◆ INPUT DATA ◆
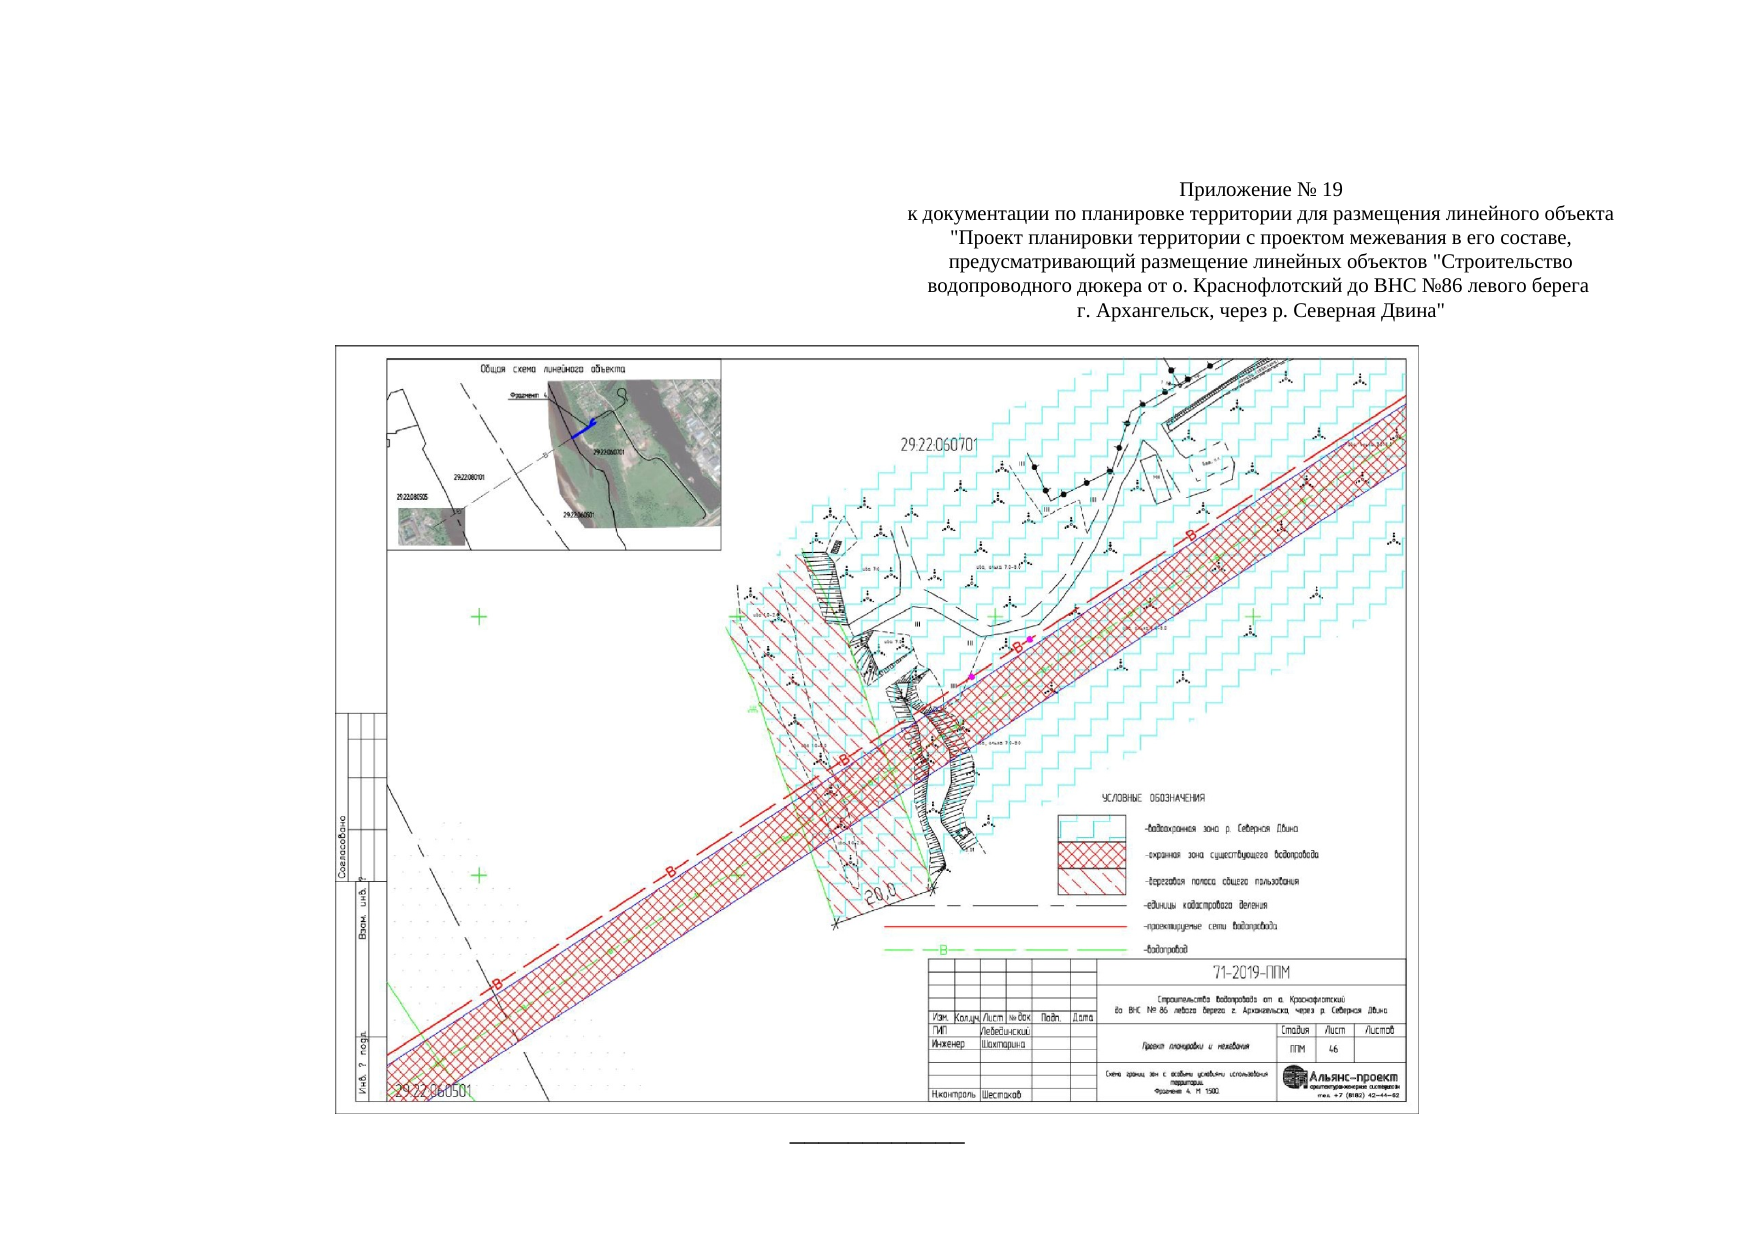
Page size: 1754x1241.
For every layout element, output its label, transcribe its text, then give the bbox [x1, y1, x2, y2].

text Приложение № 19 [886, 177, 1636, 201]
text к документации по планировке территории для размещения линейного объекта "Проект планировки территории с проектом межевания в его составе, предусматривающий размещение линейных объектов "Строительство водопроводного дюкера от о. Краснофлотский до ВНС №86 левого берега г. Архангельск, через р. Северная Двина" [886, 201, 1636, 322]
picture [335, 345, 1419, 1114]
text ____________ [118, 1113, 1636, 1147]
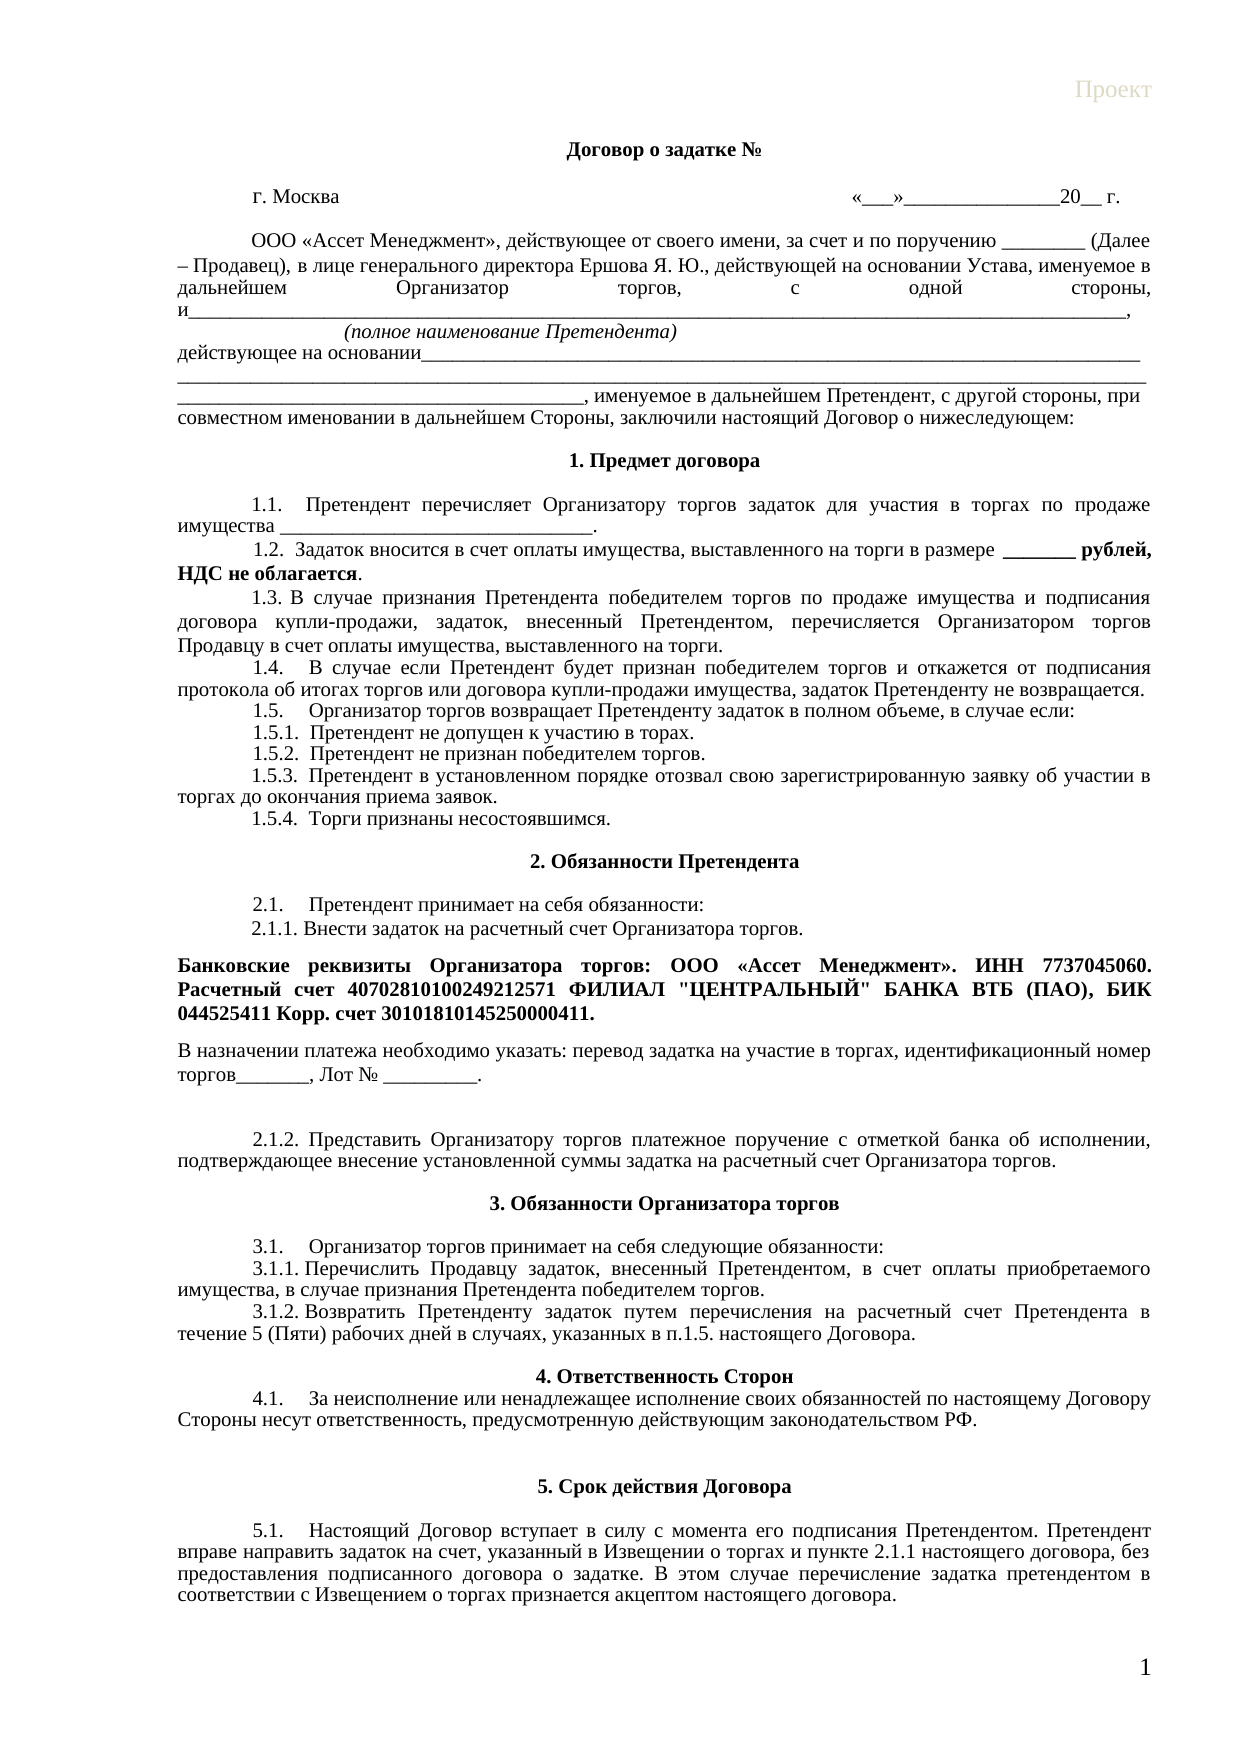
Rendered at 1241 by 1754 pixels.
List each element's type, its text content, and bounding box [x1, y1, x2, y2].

text 3.1. Организатор торгов принимает на себя следующие обязанности: [177, 1237, 1152, 1258]
text 1.5.2. Претендент не признан победителем торгов. [177, 744, 1152, 765]
text 2.1.2. Представить Организатору торгов платежное поручение с отметкой банка об исполнении, подтверждающее внесение установленной суммы задатка на расчетный счет Организатора торгов. [177, 1129, 1152, 1172]
text ООО «Ассет Менеджмент», действующее от своего имени, за счет и по поручению ________ (Далее – Продавец), в лице генерального директора Ершова Я. Ю., действующей на основании Устава, именуемое в дальнейшем Организатор торгов, с одной стороны, и__________________________________________________________________________________________, [177, 230, 1152, 321]
text 1.3. В случае признания Претендента победителем торгов по продаже имущества и подписания договора купли-продажи, задаток, внесенный Претендентом, перечисляется Организатором торгов Продавцу в счет оплаты имущества, выставленного на торги. [177, 585, 1152, 657]
text 1.5.4. Торги признаны несостоявшимся. [177, 808, 1152, 830]
text 1.5.3. Претендент в установленном порядке отозвал свою зарегистрированную заявку об участии в торгах до окончания приема заявок. [177, 765, 1152, 808]
text 1. Предмет договора [177, 451, 1152, 472]
text 1.5. Организатор торгов возвращает Претенденту задаток в полном объеме, в случае если: [177, 701, 1152, 722]
text 5.1. Настоящий Договор вступает в силу с момента его подписания Претендентом. Претендент вправе направить задаток на счет, указанный в Извещении о торгах и пункте 2.1.1 настоящего договора, без предоставления подписанного договора о задатке. В этом случае перечисление задатка претендентом в соответствии с Извещением о торгах признается акцептом настоящего договора. [177, 1520, 1152, 1606]
text 1.5.1. Претендент не допущен к участию в торах. [177, 722, 1152, 744]
text 3. Обязанности Организатора торгов [177, 1193, 1152, 1215]
list 1.2. Задаток вносится в счет оплаты имущества, выставленного на торги в размере _______ рублей, НДС не облагается. [177, 537, 1152, 585]
text действующее на основании_____________________________________________________________________ ____________________________________________________________________________________________________________________________________, именуемое в дальнейшем Претендент, с другой стороны, при совместном именовании в дальнейшем Стороны, заключили настоящий Договор о нижеследующем: [177, 342, 1152, 429]
text 1.1. Претендент перечисляет Организатору торгов задаток для участия в торгах по продаже имущества ______________________________. [177, 494, 1152, 537]
text 3.1.1. Перечислить Продавцу задаток, внесенный Претендентом, в счет оплаты приобретаемого имущества, в случае признания Претендента победителем торгов. [177, 1258, 1152, 1301]
text 2.1. Претендент принимает на себя обязанности: [177, 895, 1152, 916]
text 4. Ответственность Сторон [177, 1366, 1152, 1388]
text 3.1.2. Возвратить Претенденту задаток путем перечисления на расчетный счет Претендента в течение 5 (Пяти) рабочих дней в случаях, указанных в п.1.5. настоящего Договора. [177, 1301, 1152, 1345]
text 4.1. За неисполнение или ненадлежащее исполнение своих обязанностей по настоящему Договору Стороны несут ответственность, предусмотренную действующим законодательством РФ. [177, 1388, 1152, 1431]
text Договор о задатке № [177, 140, 1152, 161]
text г. Москва «___»_______________20__ г. [177, 185, 1152, 208]
text 2.1.1. Внести задаток на расчетный счет Организатора торгов. [177, 916, 1152, 940]
text Банковские реквизиты Организатора торгов: ООО «Ассет Менеджмент». ИНН 7737045060. Расчетный счет 40702810100249212571 ФИЛИАЛ "ЦЕНТРАЛЬНЫЙ" БАНКА ВТБ (ПАО), БИК 044525411 Корр. счет 30101810145250000411. [177, 953, 1152, 1025]
text 2. Обязанности Претендента [177, 852, 1152, 873]
text (полное наименование Претендента) [177, 321, 1152, 342]
text 1.4. В случае если Претендент будет признан победителем торгов и откажется от подписания протокола об итогах торгов или договора купли-продажи имущества, задаток Претенденту не возвращается. [177, 657, 1152, 701]
text 5. Срок действия Договора [177, 1477, 1152, 1498]
text В назначении платежа необходимо указать: перевод задатка на участие в торгах, идентификационный номер торгов_______, Лот № _________. [177, 1037, 1152, 1086]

◆ ACTIVITY ◆
The pictures stay out; please reproduce everything else in the entries exactly.

◆ RESULT OF THE EXERCISE ◆
Page size: 1754x1241.
For every layout element, output its label, transcribe its text, then give the bbox [x1, y1, x2, y2].

text Приложение № 19 [886, 177, 1636, 201]
text к документации по планировке территории для размещения линейного объекта "Проект планировки территории с проектом межевания в его составе, предусматривающий размещение линейных объектов "Строительство водопроводного дюкера от о. Краснофлотский до ВНС №86 левого берега г. Архангельск, через р. Северная Двина" [886, 201, 1636, 322]
picture [335, 345, 1419, 1114]
text ____________ [118, 1113, 1636, 1147]
Rendered at 1241 by 1754 pixels.
List each element's type, its text content, and bounding box [x1, y1, x2, y2].

text 3.1. Организатор торгов принимает на себя следующие обязанности: [177, 1237, 1152, 1258]
text 1.5.2. Претендент не признан победителем торгов. [177, 744, 1152, 765]
text 2.1.2. Представить Организатору торгов платежное поручение с отметкой банка об исполнении, подтверждающее внесение установленной суммы задатка на расчетный счет Организатора торгов. [177, 1129, 1152, 1172]
text ООО «Ассет Менеджмент», действующее от своего имени, за счет и по поручению ________ (Далее – Продавец), в лице генерального директора Ершова Я. Ю., действующей на основании Устава, именуемое в дальнейшем Организатор торгов, с одной стороны, и__________________________________________________________________________________________, [177, 230, 1152, 321]
text 1.3. В случае признания Претендента победителем торгов по продаже имущества и подписания договора купли-продажи, задаток, внесенный Претендентом, перечисляется Организатором торгов Продавцу в счет оплаты имущества, выставленного на торги. [177, 585, 1152, 657]
text 1.5.4. Торги признаны несостоявшимся. [177, 808, 1152, 830]
text 1.5.3. Претендент в установленном порядке отозвал свою зарегистрированную заявку об участии в торгах до окончания приема заявок. [177, 765, 1152, 808]
text 1. Предмет договора [177, 451, 1152, 472]
text 1.5. Организатор торгов возвращает Претенденту задаток в полном объеме, в случае если: [177, 701, 1152, 722]
text 5.1. Настоящий Договор вступает в силу с момента его подписания Претендентом. Претендент вправе направить задаток на счет, указанный в Извещении о торгах и пункте 2.1.1 настоящего договора, без предоставления подписанного договора о задатке. В этом случае перечисление задатка претендентом в соответствии с Извещением о торгах признается акцептом настоящего договора. [177, 1520, 1152, 1606]
text 1.5.1. Претендент не допущен к участию в торах. [177, 722, 1152, 744]
text 3. Обязанности Организатора торгов [177, 1193, 1152, 1215]
list 1.2. Задаток вносится в счет оплаты имущества, выставленного на торги в размере _______ рублей, НДС не облагается. [177, 537, 1152, 585]
text действующее на основании_____________________________________________________________________ ____________________________________________________________________________________________________________________________________, именуемое в дальнейшем Претендент, с другой стороны, при совместном именовании в дальнейшем Стороны, заключили настоящий Договор о нижеследующем: [177, 342, 1152, 429]
text 1.1. Претендент перечисляет Организатору торгов задаток для участия в торгах по продаже имущества ______________________________. [177, 494, 1152, 537]
text 3.1.1. Перечислить Продавцу задаток, внесенный Претендентом, в счет оплаты приобретаемого имущества, в случае признания Претендента победителем торгов. [177, 1258, 1152, 1301]
text 2.1. Претендент принимает на себя обязанности: [177, 895, 1152, 916]
text 4. Ответственность Сторон [177, 1366, 1152, 1388]
text 3.1.2. Возвратить Претенденту задаток путем перечисления на расчетный счет Претендента в течение 5 (Пяти) рабочих дней в случаях, указанных в п.1.5. настоящего Договора. [177, 1301, 1152, 1345]
text 4.1. За неисполнение или ненадлежащее исполнение своих обязанностей по настоящему Договору Стороны несут ответственность, предусмотренную действующим законодательством РФ. [177, 1388, 1152, 1431]
text Договор о задатке № [177, 140, 1152, 161]
text г. Москва «___»_______________20__ г. [177, 185, 1152, 208]
text 2.1.1. Внести задаток на расчетный счет Организатора торгов. [177, 916, 1152, 940]
text Банковские реквизиты Организатора торгов: ООО «Ассет Менеджмент». ИНН 7737045060. Расчетный счет 40702810100249212571 ФИЛИАЛ "ЦЕНТРАЛЬНЫЙ" БАНКА ВТБ (ПАО), БИК 044525411 Корр. счет 30101810145250000411. [177, 953, 1152, 1025]
text 2. Обязанности Претендента [177, 852, 1152, 873]
text (полное наименование Претендента) [177, 321, 1152, 342]
text 1.4. В случае если Претендент будет признан победителем торгов и откажется от подписания протокола об итогах торгов или договора купли-продажи имущества, задаток Претенденту не возвращается. [177, 657, 1152, 701]
text 5. Срок действия Договора [177, 1477, 1152, 1498]
text В назначении платежа необходимо указать: перевод задатка на участие в торгах, идентификационный номер торгов_______, Лот № _________. [177, 1037, 1152, 1086]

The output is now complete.